There have also been numerous studies about the effects of music on mood, and specifically depression. So many studies have concluded that music has a positive effect on depression that most hospitals now provide music therapy as an option for long-term patients. There’s been a rise in teen depression rates in the past 15 or so years, and making music education a more central part of school might help alleviate that. Music education provides a powerful way to at least deal with many of the emotional problems prevalent in students, without deviating from regular school curriculum too much in the form of student-led seminars that not everyone wants to participate in, or token gestures by the administration that rarely do any good. It’s almost impossible to not connect to music in some way, whether it be through playing it, studying its history, or listening to it.
To me, the best reason to support more music education in American schools is because of its almost universal accessibility. Literally anyone can make or listen to music, regardless of their background or stance on anything. As someone who was recently in middle school and is still in high school, I can see just how badly the environment in public schools needs to be closer to that. The entire reason people dread their first day of school, and meeting new people in general, is the hostility of it all. People might not act how you want them to. They might not like something you do or wear. They might think you’re too different from them.
The culture surrounding making music is completely different. In a concert band, there is no one instrument that is more important than another. Everyone is there for a reason, and everyone more or less understands that. There’s no real discrimination or hostility, and everyone works together to get better at something they all enjoy doing. I feel that if music education becomes a bigger part of education as a whole, that kind of culture will start spreading outside of musical ensembles. Students’ relationships with one another will improve, and school will become something to look forward to rather than to dread.

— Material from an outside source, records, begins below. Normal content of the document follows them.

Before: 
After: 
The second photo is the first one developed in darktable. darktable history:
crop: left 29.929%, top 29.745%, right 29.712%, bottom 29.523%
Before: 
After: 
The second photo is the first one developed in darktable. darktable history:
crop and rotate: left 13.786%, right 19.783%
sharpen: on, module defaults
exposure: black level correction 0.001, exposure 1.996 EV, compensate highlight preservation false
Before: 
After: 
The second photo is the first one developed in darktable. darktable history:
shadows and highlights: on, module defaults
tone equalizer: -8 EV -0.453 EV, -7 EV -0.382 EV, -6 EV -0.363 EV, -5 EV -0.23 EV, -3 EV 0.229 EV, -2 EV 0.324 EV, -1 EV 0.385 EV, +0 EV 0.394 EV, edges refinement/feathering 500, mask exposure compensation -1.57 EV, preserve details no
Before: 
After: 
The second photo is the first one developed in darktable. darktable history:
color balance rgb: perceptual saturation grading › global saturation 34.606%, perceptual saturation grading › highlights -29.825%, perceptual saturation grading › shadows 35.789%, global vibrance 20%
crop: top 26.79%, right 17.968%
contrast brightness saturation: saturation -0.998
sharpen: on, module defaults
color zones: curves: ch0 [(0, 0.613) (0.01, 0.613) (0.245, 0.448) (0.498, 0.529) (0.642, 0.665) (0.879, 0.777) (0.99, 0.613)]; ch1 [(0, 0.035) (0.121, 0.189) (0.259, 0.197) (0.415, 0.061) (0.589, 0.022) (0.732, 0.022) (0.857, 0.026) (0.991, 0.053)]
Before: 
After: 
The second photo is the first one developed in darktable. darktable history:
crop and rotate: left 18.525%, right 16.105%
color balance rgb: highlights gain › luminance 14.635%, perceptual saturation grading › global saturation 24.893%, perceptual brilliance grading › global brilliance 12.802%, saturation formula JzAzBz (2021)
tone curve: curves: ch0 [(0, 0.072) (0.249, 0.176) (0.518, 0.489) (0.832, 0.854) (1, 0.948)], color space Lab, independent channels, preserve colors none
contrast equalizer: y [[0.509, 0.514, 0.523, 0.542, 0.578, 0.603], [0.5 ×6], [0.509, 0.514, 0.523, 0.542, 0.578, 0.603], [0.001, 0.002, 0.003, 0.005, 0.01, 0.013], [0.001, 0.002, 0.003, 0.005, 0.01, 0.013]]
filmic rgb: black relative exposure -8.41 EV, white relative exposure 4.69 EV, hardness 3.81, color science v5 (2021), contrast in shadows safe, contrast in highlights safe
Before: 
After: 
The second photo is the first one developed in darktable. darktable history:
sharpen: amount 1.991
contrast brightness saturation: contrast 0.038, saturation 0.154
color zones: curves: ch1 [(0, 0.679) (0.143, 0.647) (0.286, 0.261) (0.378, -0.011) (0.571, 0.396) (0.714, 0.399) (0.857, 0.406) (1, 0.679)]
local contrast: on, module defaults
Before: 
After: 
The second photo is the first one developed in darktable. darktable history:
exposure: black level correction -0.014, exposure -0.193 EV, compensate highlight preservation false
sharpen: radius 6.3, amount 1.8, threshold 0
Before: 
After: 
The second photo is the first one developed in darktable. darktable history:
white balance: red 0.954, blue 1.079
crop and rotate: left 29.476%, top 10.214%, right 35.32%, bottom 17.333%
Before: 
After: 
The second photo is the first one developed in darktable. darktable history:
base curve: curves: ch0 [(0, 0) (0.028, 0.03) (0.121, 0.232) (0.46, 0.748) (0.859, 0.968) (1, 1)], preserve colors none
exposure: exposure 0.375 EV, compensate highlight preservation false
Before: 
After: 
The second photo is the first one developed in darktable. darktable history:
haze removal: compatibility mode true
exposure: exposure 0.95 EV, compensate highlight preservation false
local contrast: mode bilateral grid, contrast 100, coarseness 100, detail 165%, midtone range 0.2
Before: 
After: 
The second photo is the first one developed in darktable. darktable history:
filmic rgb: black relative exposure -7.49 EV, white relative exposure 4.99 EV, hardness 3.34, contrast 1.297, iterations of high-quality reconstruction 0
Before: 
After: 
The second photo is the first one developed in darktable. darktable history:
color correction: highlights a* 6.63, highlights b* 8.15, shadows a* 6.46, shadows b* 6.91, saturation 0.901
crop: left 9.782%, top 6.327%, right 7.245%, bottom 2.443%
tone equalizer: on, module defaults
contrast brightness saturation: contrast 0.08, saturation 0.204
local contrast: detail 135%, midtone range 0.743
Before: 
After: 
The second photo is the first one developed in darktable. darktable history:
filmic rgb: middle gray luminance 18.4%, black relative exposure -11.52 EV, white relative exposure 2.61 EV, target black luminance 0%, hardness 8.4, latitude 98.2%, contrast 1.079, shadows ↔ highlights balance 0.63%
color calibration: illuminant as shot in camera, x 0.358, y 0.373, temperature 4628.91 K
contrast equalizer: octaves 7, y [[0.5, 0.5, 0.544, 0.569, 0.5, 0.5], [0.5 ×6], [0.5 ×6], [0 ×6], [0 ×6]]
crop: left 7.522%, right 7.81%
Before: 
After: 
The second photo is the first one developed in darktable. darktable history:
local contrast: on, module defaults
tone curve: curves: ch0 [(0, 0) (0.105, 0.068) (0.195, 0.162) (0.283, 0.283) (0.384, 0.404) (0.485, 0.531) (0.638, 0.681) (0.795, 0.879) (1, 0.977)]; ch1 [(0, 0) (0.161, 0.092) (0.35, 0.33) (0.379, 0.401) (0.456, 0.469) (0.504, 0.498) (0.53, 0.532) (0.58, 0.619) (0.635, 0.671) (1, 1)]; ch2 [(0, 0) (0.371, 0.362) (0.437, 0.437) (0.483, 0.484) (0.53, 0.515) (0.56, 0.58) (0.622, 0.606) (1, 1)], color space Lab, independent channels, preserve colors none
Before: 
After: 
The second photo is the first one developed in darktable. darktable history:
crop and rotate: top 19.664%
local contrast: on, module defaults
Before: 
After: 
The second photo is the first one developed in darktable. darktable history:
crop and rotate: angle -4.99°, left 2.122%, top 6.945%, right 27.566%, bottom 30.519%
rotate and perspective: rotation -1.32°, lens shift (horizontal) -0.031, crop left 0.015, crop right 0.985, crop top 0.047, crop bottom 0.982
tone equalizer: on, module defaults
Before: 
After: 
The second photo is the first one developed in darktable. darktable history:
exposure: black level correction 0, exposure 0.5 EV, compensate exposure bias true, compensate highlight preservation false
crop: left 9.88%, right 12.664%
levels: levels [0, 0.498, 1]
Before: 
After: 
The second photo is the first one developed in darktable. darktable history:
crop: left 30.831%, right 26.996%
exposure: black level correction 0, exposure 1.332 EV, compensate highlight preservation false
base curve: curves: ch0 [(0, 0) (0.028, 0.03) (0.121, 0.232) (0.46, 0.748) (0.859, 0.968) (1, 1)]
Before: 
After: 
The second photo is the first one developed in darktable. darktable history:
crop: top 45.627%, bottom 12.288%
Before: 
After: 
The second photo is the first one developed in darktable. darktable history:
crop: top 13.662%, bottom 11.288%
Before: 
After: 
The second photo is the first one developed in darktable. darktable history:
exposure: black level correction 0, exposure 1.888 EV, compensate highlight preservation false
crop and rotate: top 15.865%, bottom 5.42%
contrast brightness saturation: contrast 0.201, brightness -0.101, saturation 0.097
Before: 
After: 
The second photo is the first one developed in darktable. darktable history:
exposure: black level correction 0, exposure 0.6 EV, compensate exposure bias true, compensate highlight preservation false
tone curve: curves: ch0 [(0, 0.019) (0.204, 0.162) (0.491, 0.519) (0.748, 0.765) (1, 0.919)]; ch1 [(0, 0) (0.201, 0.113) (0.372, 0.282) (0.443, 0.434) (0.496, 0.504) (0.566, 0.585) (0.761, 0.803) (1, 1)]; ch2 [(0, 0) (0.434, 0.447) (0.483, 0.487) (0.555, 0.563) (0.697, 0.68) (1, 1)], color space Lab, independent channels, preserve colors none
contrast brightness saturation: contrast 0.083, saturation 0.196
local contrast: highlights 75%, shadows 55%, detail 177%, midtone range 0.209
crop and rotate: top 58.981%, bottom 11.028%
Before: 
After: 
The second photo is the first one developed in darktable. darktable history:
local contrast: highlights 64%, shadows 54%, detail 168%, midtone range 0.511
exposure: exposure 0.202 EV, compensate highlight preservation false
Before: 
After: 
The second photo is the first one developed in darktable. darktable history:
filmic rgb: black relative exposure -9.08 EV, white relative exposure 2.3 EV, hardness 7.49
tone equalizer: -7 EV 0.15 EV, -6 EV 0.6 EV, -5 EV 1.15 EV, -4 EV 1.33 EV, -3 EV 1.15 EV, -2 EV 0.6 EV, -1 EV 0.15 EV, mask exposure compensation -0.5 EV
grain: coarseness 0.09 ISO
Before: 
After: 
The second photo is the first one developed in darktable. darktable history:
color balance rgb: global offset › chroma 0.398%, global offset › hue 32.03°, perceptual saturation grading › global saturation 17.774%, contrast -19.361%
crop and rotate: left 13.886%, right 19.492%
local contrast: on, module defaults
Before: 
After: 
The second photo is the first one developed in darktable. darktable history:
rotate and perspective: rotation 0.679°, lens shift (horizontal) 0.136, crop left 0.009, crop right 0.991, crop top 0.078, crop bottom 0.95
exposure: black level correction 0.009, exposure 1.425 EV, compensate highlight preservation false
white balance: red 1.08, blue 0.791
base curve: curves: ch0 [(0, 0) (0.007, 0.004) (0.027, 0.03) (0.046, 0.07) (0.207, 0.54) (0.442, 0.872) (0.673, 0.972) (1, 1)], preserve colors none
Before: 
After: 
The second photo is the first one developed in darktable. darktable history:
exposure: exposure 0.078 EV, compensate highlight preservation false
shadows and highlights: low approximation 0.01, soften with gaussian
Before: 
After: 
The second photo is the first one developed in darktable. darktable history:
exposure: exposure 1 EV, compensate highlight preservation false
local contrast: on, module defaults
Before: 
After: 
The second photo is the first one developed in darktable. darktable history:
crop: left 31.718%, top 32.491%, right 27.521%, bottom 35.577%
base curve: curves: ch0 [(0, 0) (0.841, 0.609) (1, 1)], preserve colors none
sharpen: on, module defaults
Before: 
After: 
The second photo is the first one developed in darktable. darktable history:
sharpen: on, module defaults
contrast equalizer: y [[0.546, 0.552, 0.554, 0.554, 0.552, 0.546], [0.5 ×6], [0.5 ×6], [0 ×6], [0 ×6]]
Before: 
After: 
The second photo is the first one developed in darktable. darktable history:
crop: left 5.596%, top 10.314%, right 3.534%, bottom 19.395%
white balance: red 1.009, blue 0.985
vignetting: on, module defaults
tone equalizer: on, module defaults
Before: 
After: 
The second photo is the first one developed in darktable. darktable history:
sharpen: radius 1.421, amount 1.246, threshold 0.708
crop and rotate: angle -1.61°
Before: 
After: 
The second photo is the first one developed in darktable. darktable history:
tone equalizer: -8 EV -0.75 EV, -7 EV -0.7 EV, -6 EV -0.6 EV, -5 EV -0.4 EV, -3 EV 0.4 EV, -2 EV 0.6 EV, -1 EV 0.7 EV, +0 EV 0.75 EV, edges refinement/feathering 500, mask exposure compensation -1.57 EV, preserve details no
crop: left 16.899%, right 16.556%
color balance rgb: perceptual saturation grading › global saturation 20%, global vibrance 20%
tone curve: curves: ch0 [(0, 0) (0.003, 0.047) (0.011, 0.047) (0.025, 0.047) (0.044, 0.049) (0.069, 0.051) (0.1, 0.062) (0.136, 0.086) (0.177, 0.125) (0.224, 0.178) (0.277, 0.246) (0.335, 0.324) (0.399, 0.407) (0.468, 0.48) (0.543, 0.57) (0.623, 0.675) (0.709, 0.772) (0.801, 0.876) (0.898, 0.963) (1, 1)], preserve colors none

Music education, with its many benefits, is something that should be a bigger part of our education system across all levels. Whether you’re in middle school, high school, or college, music education will always be something that everyone can benefit from. However, in order for it to start becoming a bigger part of education, people need to believe in its value, and it needs more money. There are many organizations dedicated to funding music education, some of which I’ve mentioned in this paper, and supporting them, either vocally or monetarily, is the most direct way to make a difference. More generally speaking, our society needs to become less career-obsessed if it doesn’t want music education to die out completely. The benefits of music education are there for us and always will be, we just need to accept them.